Because we cheated, we were the first runners in the group to make it back to Runner’s Roost. I spent the next forty-five minutes or so chatting with Troop about the basic state of running, not for the first time, and as always left the conversation bearing an odd admixture of optimism and resignation. That for me is a mood. For Troop, as a top-level coach who’s as familiar as anyone can be with the obscure working and motives of the sport’s managerial arm, it is his and his family’s life.
Troop one of those fun figures in running who simultaneously reinforces both how much and how little I know about the sport—not just the competitive side, but the machinations that result in rule-changes and sanctions that to the public appear entirely whimsical. Whenever I get to talking with him, without trying at all, he leads me to consider multiple questions that I hadn’t known even existed when I woke up that morning. Moreover, it’s impossible to not grasp now much this man cares about community and how willing he is to exert himself to extract the best from every communal endeavor in which he becomes a mover.
Whenever I consider how irritating I find the general behavior of people around me, and get the itch to haul my easily relocated life to a different, less crowded location, I soon get a reminder of what I would be missing besides the obvious treat of being able to see some of the people I’m closest to daily: Access to the rare brand of accumulated running and coaching wisdom that Troop and a number of others in the Boulder area offer. (Bobby McGee is another one who humbled me in the same gratifying way when I first talked to him here in Boulder, and that was almost thirteen years ago.)

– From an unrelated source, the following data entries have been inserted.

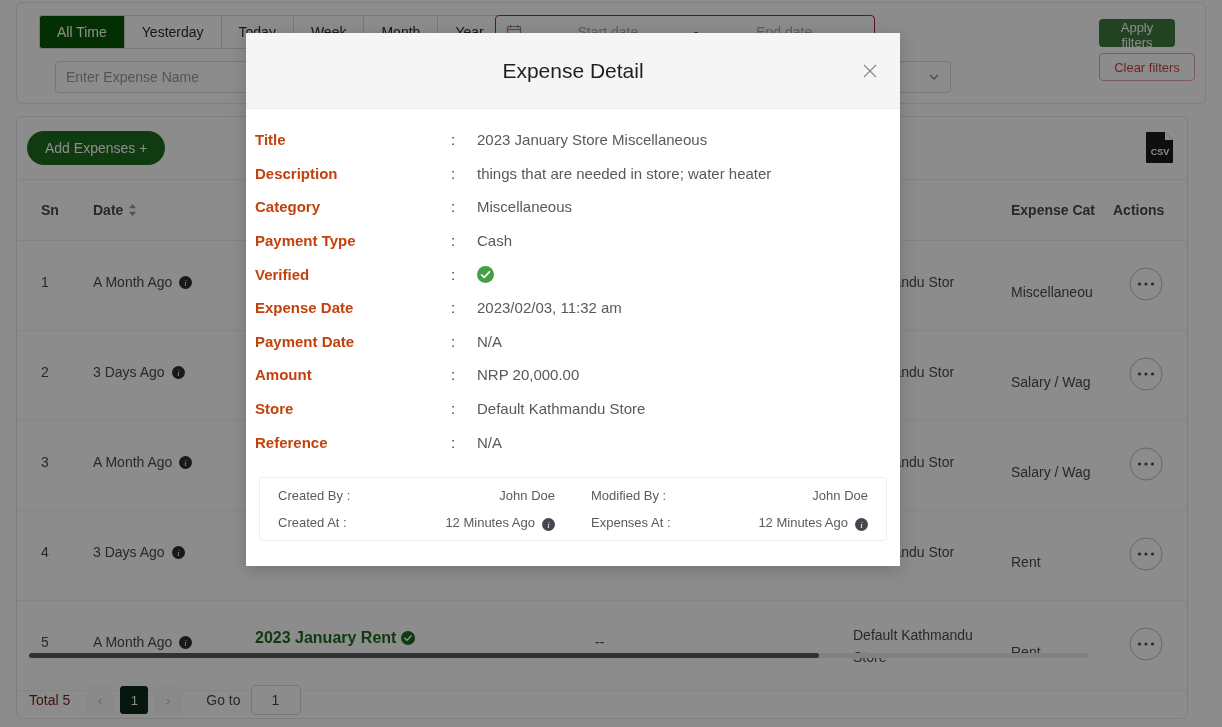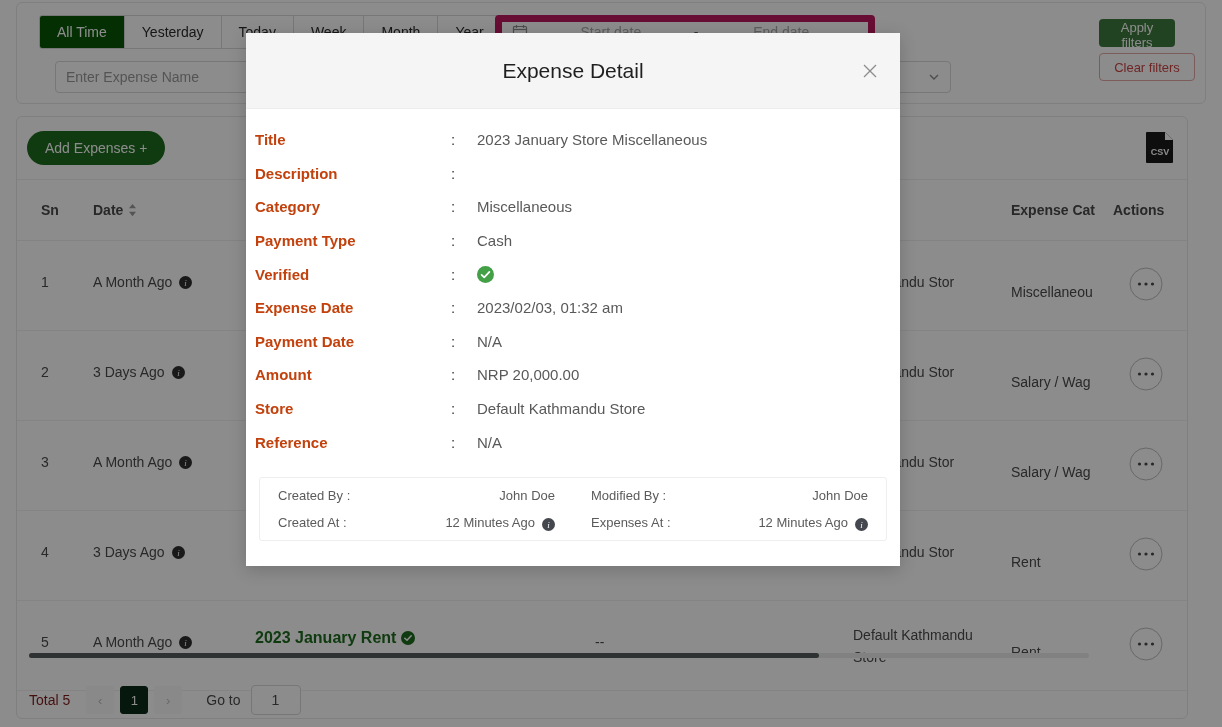--- a/index.html
+++ b/index.html
@@ -50,21 +50,21 @@
   .tab.active {
     background: #065706;
     color: #ffffff;
     font-weight: 500;
   }
 
   .daterange {
     position: absolute;
     left: 478px; top: 12px;
     width: 380px; height: 34px;
-    border: 7px solid #be185d;
+    border: 1px solid #be185d;
     border-radius: 4px;
     display: flex;
     align-items: center;
     padding: 4px 10px;
     background: #fff;
     text-decoration: underline;
   }
   .cal-icon { width: 16px; height: 16px; margin-right: 6px; color:#8c8c8c; }
   .dr-text { flex: 1; text-align: center; font-size: 14px; color: #a9a9a9; }
   .dr-sep  { color: #5a5a5a; font-size: 14px; padding: 0 6px; }
@@ -498,20 +498,21 @@
 
     <div class="drow">
       <span class="dlabel">Title</span>
       <span class="dcolon">:</span>
       <span class="dvalue">2023 January Store Miscellaneous</span>
     </div>
 
     <div class="drow">
       <span class="dlabel">Description</span>
       <span class="dcolon">:</span>
+      <span class="dvalue">things that are needed in store; water heater</span>
     </div>
 
     <div class="drow">
       <span class="dlabel">Category</span>
       <span class="dcolon">:</span>
       <span class="dvalue">Miscellaneous</span>
     </div>
 
     <div class="drow">
       <span class="dlabel">Payment Type</span>
@@ -526,21 +527,21 @@
         <svg viewBox="0 0 17 17" width="17" height="17">
           <circle cx="8.5" cy="8.5" r="8.5" fill="#43a047"></circle>
           <polyline points="4.6,8.8 7.2,11.3 12.4,5.8" fill="none" stroke="#ffffff" stroke-width="1.7" stroke-linecap="round" stroke-linejoin="round"></polyline>
         </svg>
       </span>
     </div>
 
     <div class="drow">
       <span class="dlabel">Expense Date</span>
       <span class="dcolon">:</span>
-      <span class="dvalue">2023/02/03, 01:32 am</span>
+      <span class="dvalue">2023/02/03, 11:32 am</span>
     </div>
 
     <div class="drow">
       <span class="dlabel">Payment Date</span>
       <span class="dcolon">:</span>
       <span class="dvalue">N/A</span>
     </div>
 
     <div class="drow">
       <span class="dlabel">Amount</span>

The Boulder Daily Camera covered the event.
Troop will turn 49 tomorrow, on the first anniversary of the shooting tragedy. He made the video below from the NCAR parking lot, where his wife Freya was staffing a fluid station.
Even on an overcast day, the view from NCAR is hard to top.
Troop credits the Boulder community for its intrinsic generosity of character, but I think he’s missing how forceful a lever he himself is in drawing the best out of the people of this city thanks to his energetic, relentlessly earnest messaging style. Getting the most out of people is a skill one might expect any coach of world-class distance runners to possess, but in my experience, some of the best one-on-one communicators are too painfully introverted to function effectively as public-relations personnel. Lee Troop is an exception, and he is a reminder of the number of special people I wouldn’t have routine access to had I not settled here.
Troop’s consistently connecting Boulderites at large with the city’s sizable and often overly visible running community vouches for what the power of a few people can accomplish. And he’s not alone. I bellyache about the inconsiderate bozos and Nextdoor masking despots, but Boulder always answers the call, especially when the caller is really, really good at messaging.
Take a second. Take ten. “Boulder Strong” may have existed for the past year mostly as yard signs, and like any “never forget” spirit driver, it’s a motto that has inexorably faded into the tumult of advancing history.
But to the many unseen people for whom it did not: Thanks for bringing it home.
(You can make a one-time or recurring donation to the Colorado Healing Fund here.)
(For my money, which like yours drops in value by the hour, Clerks stands as Kevin Smith’s most lasting “Gen X agreeably disrespects everything” cinematic stamp. Dogma makes for a better production with its ensemble cast and cameos, but Clerks did more with less.)